Complaint to the Captain

“Follow
me,” he said, “and make your complaint to the Captain.”

But
to this I would not consent. I excused myself, saying that my friend would not
be back for quite a while. My friend now meant nothing to me but a
subterfuge—and I dared not for a single second leave our papers and other
valuables unguarded in this suspicious place.

Again
that smile in the watchman’s eye.

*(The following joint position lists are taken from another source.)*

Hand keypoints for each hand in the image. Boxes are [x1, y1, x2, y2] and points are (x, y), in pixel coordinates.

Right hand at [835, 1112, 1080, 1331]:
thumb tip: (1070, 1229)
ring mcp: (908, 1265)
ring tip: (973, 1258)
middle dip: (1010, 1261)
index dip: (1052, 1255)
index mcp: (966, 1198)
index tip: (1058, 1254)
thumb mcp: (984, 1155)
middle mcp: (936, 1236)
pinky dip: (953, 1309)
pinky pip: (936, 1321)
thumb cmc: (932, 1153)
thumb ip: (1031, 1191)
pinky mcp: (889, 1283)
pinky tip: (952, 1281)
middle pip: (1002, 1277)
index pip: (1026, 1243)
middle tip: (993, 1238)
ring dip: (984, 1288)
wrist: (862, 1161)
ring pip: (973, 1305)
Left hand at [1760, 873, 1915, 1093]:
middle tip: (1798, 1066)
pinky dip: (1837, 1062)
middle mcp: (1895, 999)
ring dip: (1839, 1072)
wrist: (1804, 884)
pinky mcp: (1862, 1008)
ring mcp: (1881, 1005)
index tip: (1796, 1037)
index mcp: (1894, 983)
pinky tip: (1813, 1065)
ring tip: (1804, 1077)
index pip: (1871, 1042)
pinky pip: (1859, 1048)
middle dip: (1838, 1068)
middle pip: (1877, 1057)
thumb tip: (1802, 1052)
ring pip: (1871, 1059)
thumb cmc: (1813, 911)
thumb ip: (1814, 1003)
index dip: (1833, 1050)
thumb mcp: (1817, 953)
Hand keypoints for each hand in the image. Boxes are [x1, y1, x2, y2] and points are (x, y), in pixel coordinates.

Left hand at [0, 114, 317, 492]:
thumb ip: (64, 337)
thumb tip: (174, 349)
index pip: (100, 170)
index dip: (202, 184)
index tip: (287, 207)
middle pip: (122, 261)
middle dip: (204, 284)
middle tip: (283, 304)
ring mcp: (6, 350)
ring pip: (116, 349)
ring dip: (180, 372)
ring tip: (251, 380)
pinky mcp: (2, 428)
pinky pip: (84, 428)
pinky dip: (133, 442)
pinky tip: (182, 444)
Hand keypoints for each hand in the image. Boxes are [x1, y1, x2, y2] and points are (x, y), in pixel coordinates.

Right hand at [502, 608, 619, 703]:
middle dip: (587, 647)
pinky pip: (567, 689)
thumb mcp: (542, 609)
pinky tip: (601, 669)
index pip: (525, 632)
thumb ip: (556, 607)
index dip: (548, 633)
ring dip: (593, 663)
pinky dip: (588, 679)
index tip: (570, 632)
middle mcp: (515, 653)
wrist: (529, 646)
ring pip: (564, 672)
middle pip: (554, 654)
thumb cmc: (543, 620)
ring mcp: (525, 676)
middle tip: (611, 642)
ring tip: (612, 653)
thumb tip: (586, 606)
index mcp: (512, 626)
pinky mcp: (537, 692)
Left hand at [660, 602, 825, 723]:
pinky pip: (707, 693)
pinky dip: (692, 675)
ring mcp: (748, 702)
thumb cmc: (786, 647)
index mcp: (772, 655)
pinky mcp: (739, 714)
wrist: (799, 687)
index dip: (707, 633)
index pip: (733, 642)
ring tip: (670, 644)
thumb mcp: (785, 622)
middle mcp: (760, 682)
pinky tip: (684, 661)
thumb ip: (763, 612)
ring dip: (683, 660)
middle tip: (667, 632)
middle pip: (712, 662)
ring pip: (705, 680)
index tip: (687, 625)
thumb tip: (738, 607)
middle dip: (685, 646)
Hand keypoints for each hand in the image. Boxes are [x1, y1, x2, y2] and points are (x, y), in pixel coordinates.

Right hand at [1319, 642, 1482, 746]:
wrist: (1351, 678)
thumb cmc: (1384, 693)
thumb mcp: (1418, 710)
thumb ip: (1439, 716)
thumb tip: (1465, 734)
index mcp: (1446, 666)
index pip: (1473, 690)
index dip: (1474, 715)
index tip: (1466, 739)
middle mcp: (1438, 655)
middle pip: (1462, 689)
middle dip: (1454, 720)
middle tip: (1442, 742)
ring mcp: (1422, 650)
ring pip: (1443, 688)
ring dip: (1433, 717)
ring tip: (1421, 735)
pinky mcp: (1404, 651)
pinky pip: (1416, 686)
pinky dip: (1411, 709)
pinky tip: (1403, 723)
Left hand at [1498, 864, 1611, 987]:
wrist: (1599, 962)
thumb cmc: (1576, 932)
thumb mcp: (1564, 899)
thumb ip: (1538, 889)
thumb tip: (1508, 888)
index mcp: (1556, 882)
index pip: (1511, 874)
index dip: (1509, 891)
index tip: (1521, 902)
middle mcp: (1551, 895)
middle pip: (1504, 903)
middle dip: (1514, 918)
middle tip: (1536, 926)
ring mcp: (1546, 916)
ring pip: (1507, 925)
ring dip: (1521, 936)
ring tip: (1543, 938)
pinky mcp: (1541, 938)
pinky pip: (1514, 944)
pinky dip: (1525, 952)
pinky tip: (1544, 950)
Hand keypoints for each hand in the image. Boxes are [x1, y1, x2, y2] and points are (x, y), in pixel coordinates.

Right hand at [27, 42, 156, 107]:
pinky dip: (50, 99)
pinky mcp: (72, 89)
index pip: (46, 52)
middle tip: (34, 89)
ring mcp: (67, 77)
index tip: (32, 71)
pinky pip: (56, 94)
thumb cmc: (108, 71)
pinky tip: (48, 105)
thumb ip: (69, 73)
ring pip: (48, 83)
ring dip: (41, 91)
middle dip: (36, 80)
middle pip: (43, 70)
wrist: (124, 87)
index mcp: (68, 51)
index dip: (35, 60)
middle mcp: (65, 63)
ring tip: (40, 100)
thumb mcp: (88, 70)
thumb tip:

I wanted to knock him down. Suddenly the door
opened and he who had been the prime cause of my dread, whom I had vainly, yes,
madly, sought all through the city, stepped in. I threw myself on his neck and
asked him where in the world he had been and what had kept him so long. I
quickly drew him aside and gave him a detailed account of the adventure.

The
watchman pretended not to notice. He understood. Quite seriously, for in my
aroused state the least mockery would have ruined everything, he and my friend
agreed that a complaint should be lodged next day and that, to give me justice
and punish the guilty, the questionable neighborhoods in the vicinity of the
barracks and the docks should be systematically searched.

But
in the light of day the city seemed to me so peaceful, so cloister-like, so
restful, that I could think only of enjoying to the full the charms of its
antique works of art and the melancholy splendor of its decaying relics.